As people are not of equal ability — some are more intelligent, some are more ambitious, and some are more hard-working than others — under a system of equal rights and equal freedom — capitalism — some people will become more wealthy than others. According to progressives, it is the government’s job to remedy this “defect.” Or, in the words of Karl Marx and Frederick Engels: “From each according to his abilities, to each according to his needs.” In practice, this means in today’s “mixed economy” a progressive government’s job is to “redistribute the wealth” of those with ability to those who can garner enough votes.
A progressive “fair” tax is nothing more than “Jim Crow” reasoning applied to wealth creation. It discriminates and punishes an individual, by treating people differently not based on the color of their skin, race or religion, but based on how much money they make. It is thus a clear violation of their property rights. Or, in the words of American Founding Father, John Adams:
It must be remembered, that the rich are people as well as the poor; that they have rights as well as others; that they have as clear and as sacred a right to their large property as others have to theirs which is smaller; that oppression to them is as possible and as wicked as to others.
Yet it is the principle of equal treatment under the law that a progressive “fair” income tax violates. Writes Arthur Mode,
Most Americans accept the idea that if two men commit the same crime, they should receive the same punishment. Equal treatment under the law for criminal offenses is considered just. If a Congressman were to propose that, for the same offense, Hispanics should be given longer jail terms, or that Catholics should never be subjected to capital punishment, he would be hooted down.
When the subject changes from criminal to tax law, the concept of equal treatment under the law suddenly goes halfway out the window. Halfway, because there would be no support for taxing some groups differentially, e.g., higher rates for certain religious groups, racial groups, or genders. Such unequal treatment is still viewed as wrong. But equal treatment does go out the window when one group is mentioned: the rich.

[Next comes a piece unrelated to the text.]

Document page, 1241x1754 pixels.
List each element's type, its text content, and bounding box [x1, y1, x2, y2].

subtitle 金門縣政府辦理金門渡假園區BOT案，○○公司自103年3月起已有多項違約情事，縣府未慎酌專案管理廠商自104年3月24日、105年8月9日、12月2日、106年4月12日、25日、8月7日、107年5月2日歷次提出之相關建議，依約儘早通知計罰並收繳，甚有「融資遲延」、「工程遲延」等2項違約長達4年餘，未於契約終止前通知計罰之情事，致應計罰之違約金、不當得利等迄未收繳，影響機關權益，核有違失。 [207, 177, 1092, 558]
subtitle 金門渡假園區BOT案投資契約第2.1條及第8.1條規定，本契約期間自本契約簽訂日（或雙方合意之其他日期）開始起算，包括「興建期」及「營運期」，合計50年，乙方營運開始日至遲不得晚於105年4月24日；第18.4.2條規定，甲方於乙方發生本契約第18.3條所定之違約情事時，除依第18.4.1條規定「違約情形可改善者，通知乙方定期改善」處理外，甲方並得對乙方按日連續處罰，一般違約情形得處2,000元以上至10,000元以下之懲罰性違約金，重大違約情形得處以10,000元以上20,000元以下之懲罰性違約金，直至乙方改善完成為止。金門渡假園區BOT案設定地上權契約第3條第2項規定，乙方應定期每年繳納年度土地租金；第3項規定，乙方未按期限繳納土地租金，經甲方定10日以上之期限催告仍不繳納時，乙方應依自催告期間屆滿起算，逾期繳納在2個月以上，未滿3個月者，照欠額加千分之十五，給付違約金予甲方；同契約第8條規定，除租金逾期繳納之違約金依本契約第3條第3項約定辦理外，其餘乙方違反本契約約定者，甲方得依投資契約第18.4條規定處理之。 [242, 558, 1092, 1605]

The graduated “fair” tax is in fact an envy tax, not motivated by love for the poor, but for hatred of those who are not. Or, in philosopher Ayn Rand’s words, “hatred of the good for being the good.” If progressives were truly concerned with the poor they would cry out for more freedom. Instead what they have created is a spoils system where pressure groups battle politically to decide what to do with other “people’s” money.
One feasible alternative tax system, in today’s intellectual climate, is a just tax. A more just income tax system would not be a “progressive” discriminatory tax, but proportional, i.e., a “flat” tax. Under such a system, a wealthy man would pay the same percentage as a man less wealthy man. Now in total amount the rich man would pay more, i.e., at 10% tax rates a millionaire would pay $100,000, whereas an unemployed person would pay nothing, but both would be treated equal under the law.